RRI.CO.ID, Tahuna – Kelestarian lingkungan hidup dan peran aktif generasi muda di Kabupaten Kepulauan Sangihe kembali menjadi sorotan penting dalam ruang dialog publik. Kesadaran untuk menjaga keindahan alam daerah perbatasan diulas secara mendalam dalam program obrolan Spada Pro2 RRI Tahuna, Jumat (18/9/2026).

Menghadirkan mahasiswi Program Studi Sistem Informasi Jurusan Teknologi Informasi Polnustar Semester 5, Winelya Syane Mangami Talau, diskusi pagi ini membedah berbagai persoalan ekologis aktual. Mahasiswi yang akrab disapa Wine ini mengungkapkan kekagumannya yang mendalam terhadap keindahan alam Sangihe, khususnya pesona pantai yang kerap ia jadikan tempat melepas penat.

Di balik keindahan alam yang luar biasa tersebut, ia tidak menepis rasa prihatin melihat masih maraknya persoalan sampah plastik yang berserakan di kawasan wisata. Selain masalah sampah, ancaman kerusakan lingkungan lain seperti bencana kebakaran hutan dan lahan (karhutla) juga dinilai menuntut perhatian serius karena berdampak langsung pada polusi udara dan kerugian kebun masyarakat.

Menurutnya, sebagian besar kerusakan lingkungan yang terjadi di tengah masyarakat merupakan akibat langsung dari ulah tangan manusia itu sendiri. Oleh karena itu, sudah sepatutnya setiap individu memiliki rasa tanggung jawab moral yang tinggi untuk merawat serta menanggung risiko atas kelestarian alam tempat mereka tinggal.

"Menurut saya, itu kembali kepada diri kita masing-masing. Kalau kita datang ke tempat wisata dan tidak menemukan tempat sampah, bukan berarti kita boleh membuang sampah sembarangan. Sampahnya sebaiknya dibawa pulang," ujar Winelya Syane.

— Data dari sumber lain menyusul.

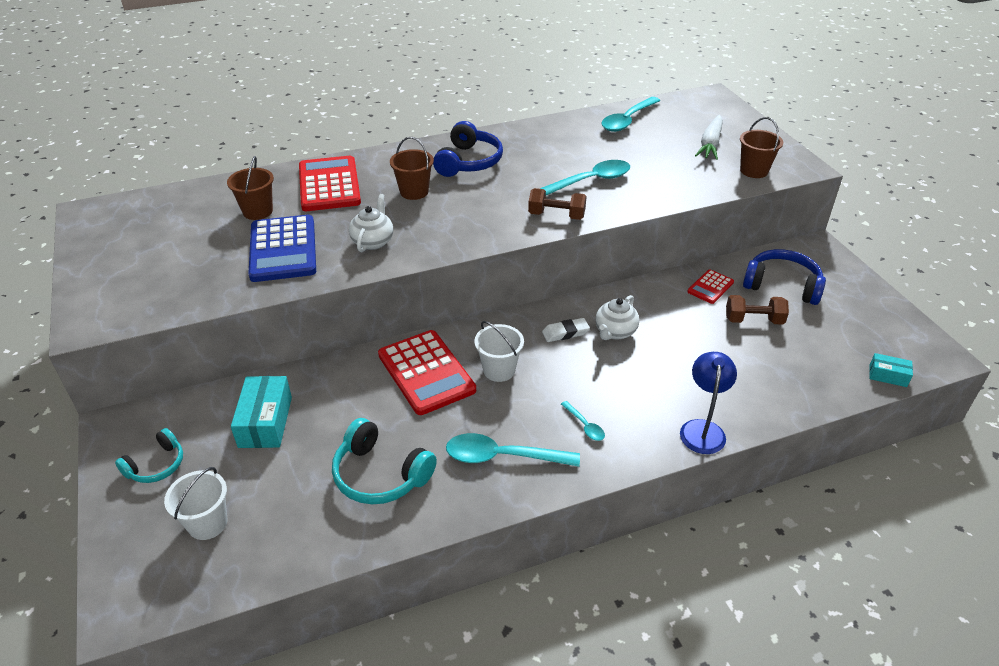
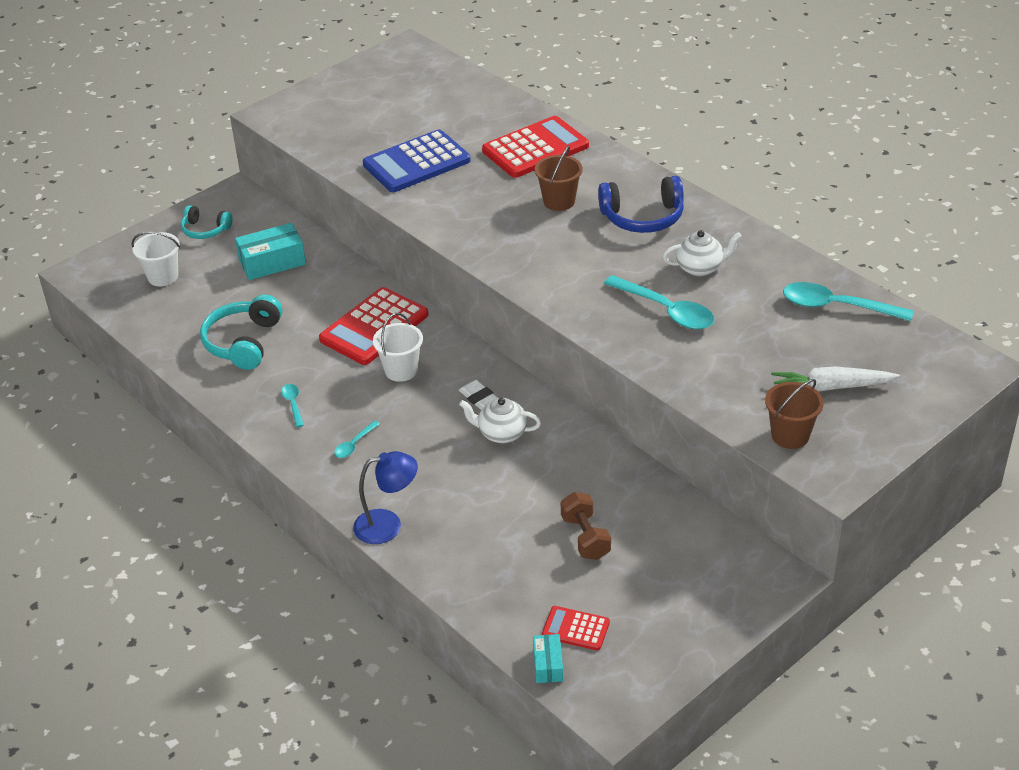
camera: 70 degrees right, 0 degrees up
(257, 211) = (464, 127): brown bucket -> none
(373, 241) = (459, 206): white teapot -> white teapot (700, 267)
(503, 457) = (293, 404): turquoise spoon -> turquoise spoon, size x0.49
(556, 215) = (578, 304): brown dumbbell -> none
(710, 287) = (627, 491): red calculator -> red calculator (575, 629)
(782, 285) = (670, 553): blue headphones -> none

Sebagai bentuk nyata kepeduliannya, Wine bahkan tidak segan untuk menegur secara langsung rekan terdekatnya yang kedapatan membuang sampah sembarangan. Ia menilai kebiasaan kecil seperti membawa pulang sampah pribadi, menggunakan botol minum atau tumbler sendiri, serta mengurangi plastik sekali pakai memiliki dampak besar untuk mencegah penumpukan sampah yang lebih parah akibat peniruan perilaku orang lain.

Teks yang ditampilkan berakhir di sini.